Technology in the classroom is quickly becoming the norm in educating students, and there is little question that its role in education will only continue to grow. But what about all of the great technology students have at home?  What role can home technology play in encouraging students to become active learners?

Digital natives will be exposed to technology throughout their lives. Just as we might have been encouraged to watch Sesame Street at a young age to stimulate a desire to learn, today’s children have to be engaged with the new digital medium.
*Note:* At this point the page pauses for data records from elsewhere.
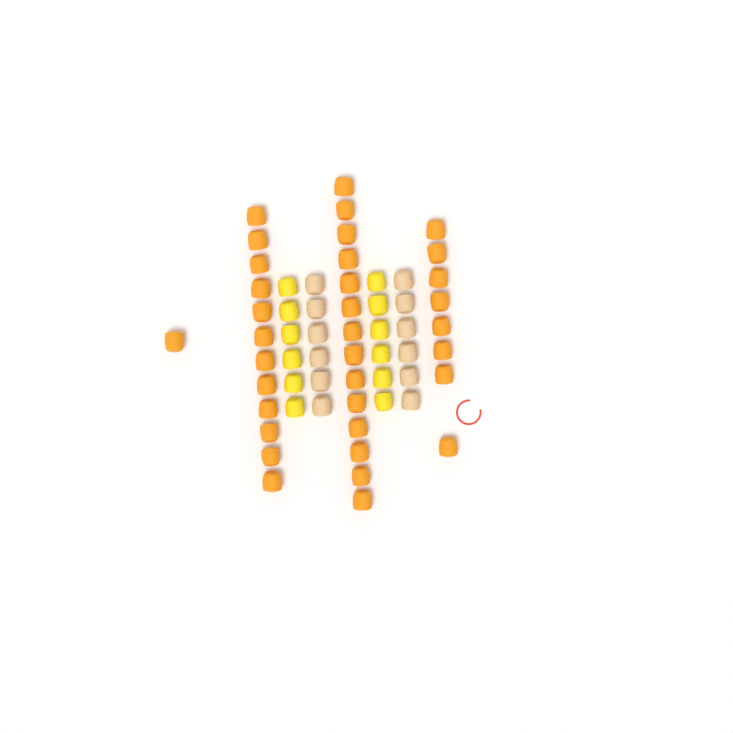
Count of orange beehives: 35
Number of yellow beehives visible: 12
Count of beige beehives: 12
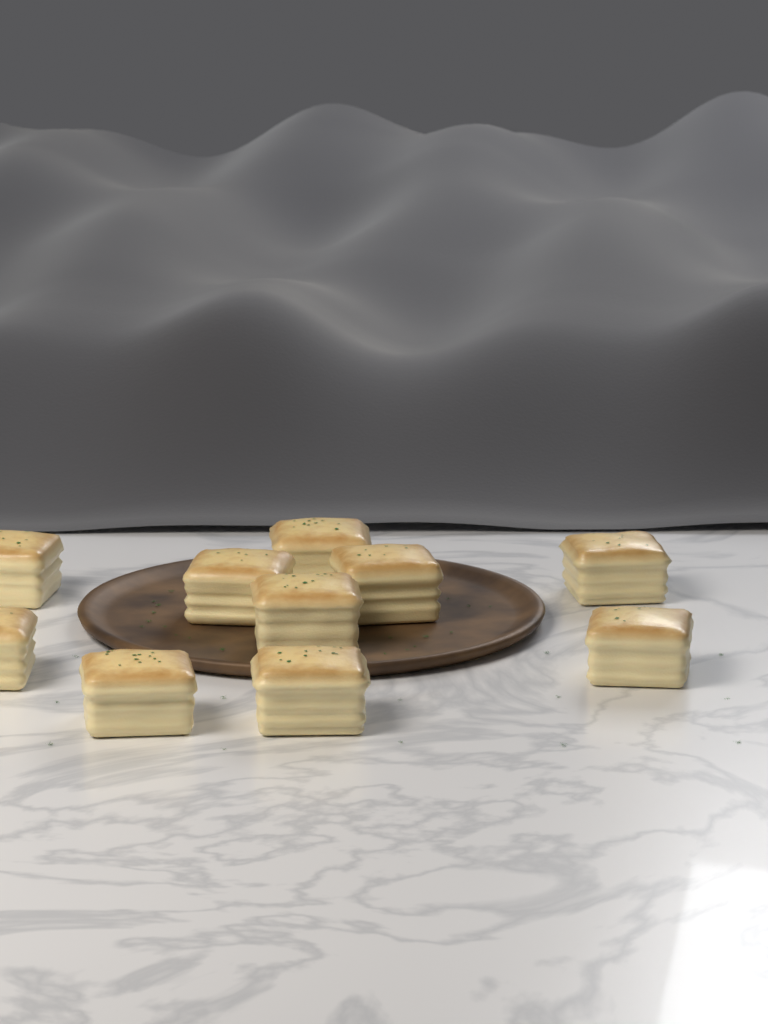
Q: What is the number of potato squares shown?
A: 10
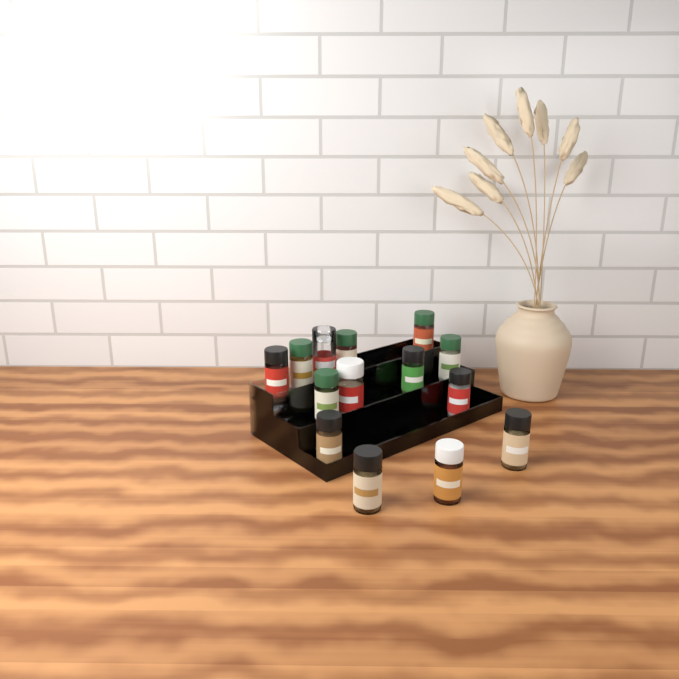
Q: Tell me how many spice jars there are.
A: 14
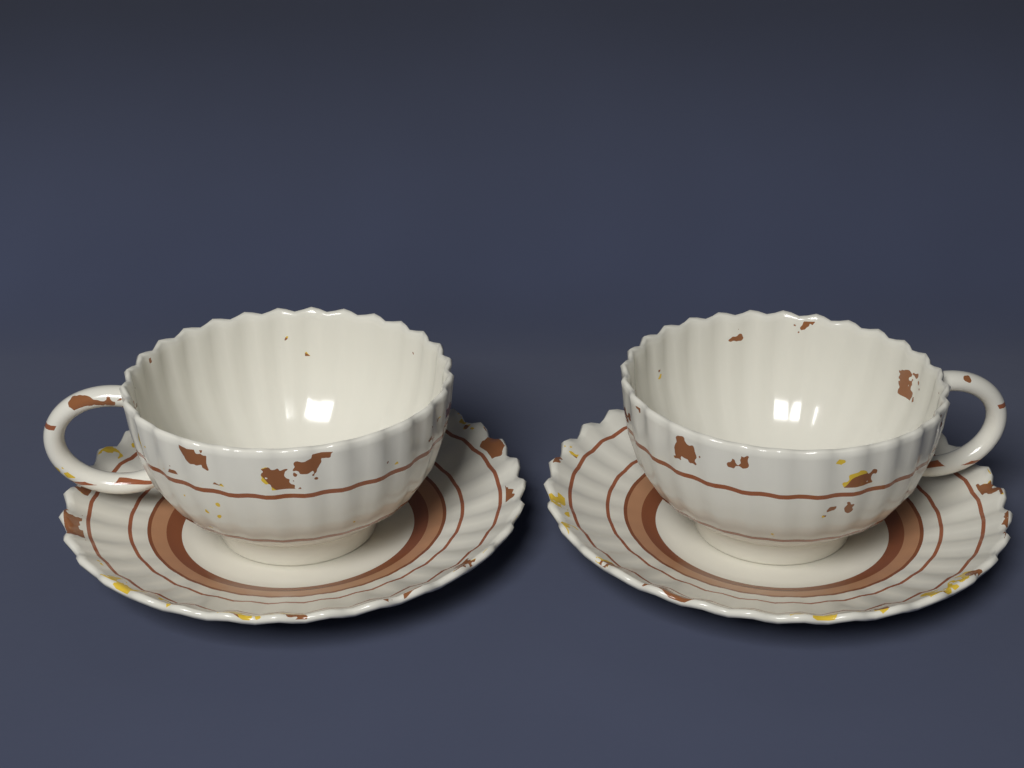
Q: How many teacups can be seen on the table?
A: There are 2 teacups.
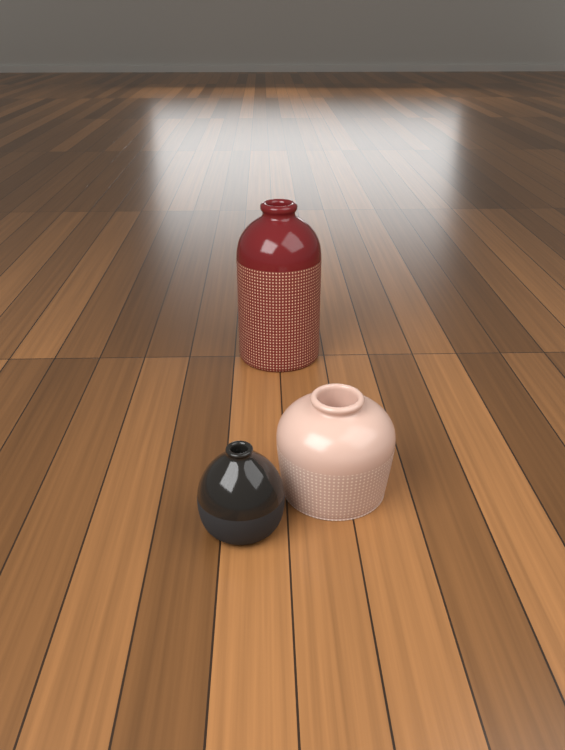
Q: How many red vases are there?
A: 1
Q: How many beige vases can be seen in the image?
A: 1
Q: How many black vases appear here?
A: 1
Here are a few tips for parents to assist in cultivating active learners at home:

  1. Adopt a “tech pyramid” approach. Just like a food pyramid that has fruits, vegetables and grains at the bottom, a home tech pyramid should have educational and enriching material as its base. At the opposite, “use sparingly,” end of the pyramid, there is material that is strictly used for entertainment.
  2. Don’t set strict time limits. A natural reaction to screen brain-drain might be to limit the time spent in front of an iPad or laptop. That isn’t necessarily the best plan, though. According to this article in the Chicago Tribune by Heidi Stevens, as long as the time spent with a device is enriching and valuable, there isn’t a compelling reason to put it away.
  3. Tie the learning experience to the classroom. To reinforce the material being taught in the classroom, parents should stay close to what’s going on with their student’s teacher and respond accordingly. By keeping a home’s virtual classroom in sync with the physical classroom, the student will be much more likely to be engaged in learning activities – similar to the idea of a  “flipped classroom,” where students receive course instruction at home and work on assignments at school.
  4. Start being an “active” parent at an early age.Today’s children will represent the most technologically engaged generation yet. This means that the role of the “active learning” parent is more important now than any previous generation.  Get started early (even if you’re a technophobe), you have great tools at your disposal to start this process.